Instruções de trabalho: Transcreva sem alterações a passagem do texto sobre o filme Bee Movie que vai de "Outro recurso de" a "ícone nos EUA.".

Trecho fornecido:
Aproximar mundos animais do
nosso é um recurso mais do que recorrente em desenhos
animados e uma tendência marcante das animações em
CG pós-Toy Story. A estratégia funciona para
além da identificação do espectador pela antropomorfização
de bichos diversos; ela é freqüentemente fonte de efeitos
cômicos por analogia. Rimos ao ver nossa lógica e nossos
hábitos transpostos para outros universos. Por vezes,
a coisa funciona na chave do detalhe na imagem, a exemplo
da tampa de pasta de dente usada como copo em Ratatouille,
por vezes como estrutura geral, como a organização
urbana do universo paralelo de Monstros S.A. . Bee
Movie segue pelo mesmo caminho, repetindo um pouco
do que já havia sido feito em FormiguinhaZ:
apresentar a sociedade organizada dos insetos como
um espelho da nossa.
Outro recurso de roteiro repetido à exaustão que Bee Movie retoma é o
mote do herói que deseja transpor os limites do seu mundo, sair da rotina, fazer
algo de extraordinário – que seria um desdobramento da própria ideologia americana
de vencer na vida, se sobressaindo dos demais. Dito isto, podemos partir para
o que o filme apresenta como proposição mais específica: levantar a questão da
exploração de uma “sociedade organizada” por outra “sociedade organizada”. Sim,
porque trata-se menos da questão da exploração do animal pelo homem, do que da
usurpação do trabalho e da liberdade de um ser por outro. Neste sentido, pode-se
dizer que a motivação da trama é bastante debitária dos ideais da cultura judaica-americana – da
qual Jerry Seinfeld, produtor, roteirista e dublador do personagem principal, é uma
espécie de ícone nos EUA.
Barry, o herói abelhudo, defende sobretudo a soberania de seu povo frente aos
humanos e o direito inalienável à posse do produto do seu trabalho: o mel. Neste
sentido, talvez em nada surpreenda o fato de Barry assentir com a venda de mel
ao final do filme: trata-se de um mel “bee-approved”, ou seja, desde que ele
controle a comercialização, sem problemas. Considerando-se que esta lógica de
produção capitalista é absolutamente estrangeira aos animais, onde estaria a
suposta bandeira “ativista” do filme?

Dados:
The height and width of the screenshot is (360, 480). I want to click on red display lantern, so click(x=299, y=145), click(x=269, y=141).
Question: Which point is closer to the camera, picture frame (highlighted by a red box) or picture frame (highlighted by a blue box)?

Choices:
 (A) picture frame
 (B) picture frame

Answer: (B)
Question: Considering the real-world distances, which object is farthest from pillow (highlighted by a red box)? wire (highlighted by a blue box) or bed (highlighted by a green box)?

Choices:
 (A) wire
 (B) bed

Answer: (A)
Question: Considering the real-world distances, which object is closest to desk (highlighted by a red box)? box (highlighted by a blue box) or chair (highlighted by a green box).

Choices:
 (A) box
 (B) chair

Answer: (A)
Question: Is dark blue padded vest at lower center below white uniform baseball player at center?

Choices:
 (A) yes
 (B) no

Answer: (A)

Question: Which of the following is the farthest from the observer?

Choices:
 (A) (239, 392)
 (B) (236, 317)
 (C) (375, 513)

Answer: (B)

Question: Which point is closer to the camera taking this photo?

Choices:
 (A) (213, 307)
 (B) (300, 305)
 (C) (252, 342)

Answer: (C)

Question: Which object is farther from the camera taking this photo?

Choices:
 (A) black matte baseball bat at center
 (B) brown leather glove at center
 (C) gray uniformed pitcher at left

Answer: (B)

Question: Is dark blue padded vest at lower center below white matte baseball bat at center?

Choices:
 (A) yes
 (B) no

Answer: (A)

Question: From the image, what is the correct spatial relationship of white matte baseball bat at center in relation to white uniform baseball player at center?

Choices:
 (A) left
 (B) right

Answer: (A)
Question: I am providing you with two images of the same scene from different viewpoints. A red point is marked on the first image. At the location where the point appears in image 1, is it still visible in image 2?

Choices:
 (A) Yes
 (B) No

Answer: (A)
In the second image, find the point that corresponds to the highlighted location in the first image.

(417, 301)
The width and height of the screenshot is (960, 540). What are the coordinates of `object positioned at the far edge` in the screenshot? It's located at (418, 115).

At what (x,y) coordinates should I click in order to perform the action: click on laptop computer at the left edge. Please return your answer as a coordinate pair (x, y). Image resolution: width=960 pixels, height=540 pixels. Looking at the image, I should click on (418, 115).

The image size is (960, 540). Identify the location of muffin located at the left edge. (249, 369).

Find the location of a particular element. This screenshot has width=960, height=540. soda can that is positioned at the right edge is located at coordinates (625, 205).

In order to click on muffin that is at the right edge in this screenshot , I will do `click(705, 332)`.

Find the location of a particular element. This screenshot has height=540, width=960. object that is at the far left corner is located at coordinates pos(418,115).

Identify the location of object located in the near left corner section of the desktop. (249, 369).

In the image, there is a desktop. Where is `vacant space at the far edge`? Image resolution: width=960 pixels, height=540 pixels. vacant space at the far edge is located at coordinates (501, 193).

Resultado esperado:
Outro recurso de roteiro repetido à exaustão que Bee Movie retoma é o
mote do herói que deseja transpor os limites do seu mundo, sair da rotina, fazer
algo de extraordinário – que seria um desdobramento da própria ideologia americana
de vencer na vida, se sobressaindo dos demais. Dito isto, podemos partir para
o que o filme apresenta como proposição mais específica: levantar a questão da
exploração de uma “sociedade organizada” por outra “sociedade organizada”. Sim,
porque trata-se menos da questão da exploração do animal pelo homem, do que da
usurpação do trabalho e da liberdade de um ser por outro. Neste sentido, pode-se
dizer que a motivação da trama é bastante debitária dos ideais da cultura judaica-americana – da
qual Jerry Seinfeld, produtor, roteirista e dublador do personagem principal, é uma
espécie de ícone nos EUA.